The expected output is every entry that follows, reproduced exactly.

··· Records shown ···

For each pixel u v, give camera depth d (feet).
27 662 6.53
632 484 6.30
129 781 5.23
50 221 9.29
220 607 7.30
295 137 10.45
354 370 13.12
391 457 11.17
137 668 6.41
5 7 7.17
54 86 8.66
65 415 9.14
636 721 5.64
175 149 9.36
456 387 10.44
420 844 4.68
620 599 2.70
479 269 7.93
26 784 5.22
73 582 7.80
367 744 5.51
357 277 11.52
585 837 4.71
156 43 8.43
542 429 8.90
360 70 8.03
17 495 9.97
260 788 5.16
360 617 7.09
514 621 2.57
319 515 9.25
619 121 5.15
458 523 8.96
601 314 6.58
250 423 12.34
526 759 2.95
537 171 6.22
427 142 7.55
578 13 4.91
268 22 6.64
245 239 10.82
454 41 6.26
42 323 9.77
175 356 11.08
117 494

···

Answer box
For each pixel u v, give camera depth d (feet).
27 662 6.53
632 484 6.30
129 781 5.23
50 221 9.29
220 607 7.30
295 137 10.45
354 370 13.12
391 457 11.17
137 668 6.41
5 7 7.17
54 86 8.66
65 415 9.14
636 721 5.64
175 149 9.36
456 387 10.44
420 844 4.68
620 599 2.70
479 269 7.93
26 784 5.22
73 582 7.80
367 744 5.51
357 277 11.52
585 837 4.71
156 43 8.43
542 429 8.90
360 70 8.03
17 495 9.97
260 788 5.16
360 617 7.09
514 621 2.57
319 515 9.25
619 121 5.15
458 523 8.96
601 314 6.58
250 423 12.34
526 759 2.95
537 171 6.22
427 142 7.55
578 13 4.91
268 22 6.64
245 239 10.82
454 41 6.26
42 323 9.77
175 356 11.08
117 494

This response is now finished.